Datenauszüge
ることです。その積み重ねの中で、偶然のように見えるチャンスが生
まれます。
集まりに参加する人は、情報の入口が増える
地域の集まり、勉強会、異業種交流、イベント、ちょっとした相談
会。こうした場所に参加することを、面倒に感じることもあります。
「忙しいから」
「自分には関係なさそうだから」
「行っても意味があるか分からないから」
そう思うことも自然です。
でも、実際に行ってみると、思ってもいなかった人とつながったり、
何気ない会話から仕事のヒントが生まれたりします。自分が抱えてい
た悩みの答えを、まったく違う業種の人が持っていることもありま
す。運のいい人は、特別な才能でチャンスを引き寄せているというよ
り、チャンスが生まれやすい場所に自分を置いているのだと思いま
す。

Arbeitsauftrag
Schreib alle Zeilen oben Wort für Wort noch einmal ab.

Lösung
ることです。その積み重ねの中で、偶然のように見えるチャンスが生
まれます。
集まりに参加する人は、情報の入口が増える
地域の集まり、勉強会、異業種交流、イベント、ちょっとした相談
会。こうした場所に参加することを、面倒に感じることもあります。
「忙しいから」
「自分には関係なさそうだから」
「行っても意味があるか分からないから」
そう思うことも自然です。
でも、実際に行ってみると、思ってもいなかった人とつながったり、
何気ない会話から仕事のヒントが生まれたりします。自分が抱えてい
た悩みの答えを、まったく違う業種の人が持っていることもありま
す。運のいい人は、特別な才能でチャンスを引き寄せているというよ
り、チャンスが生まれやすい場所に自分を置いているのだと思いま
す。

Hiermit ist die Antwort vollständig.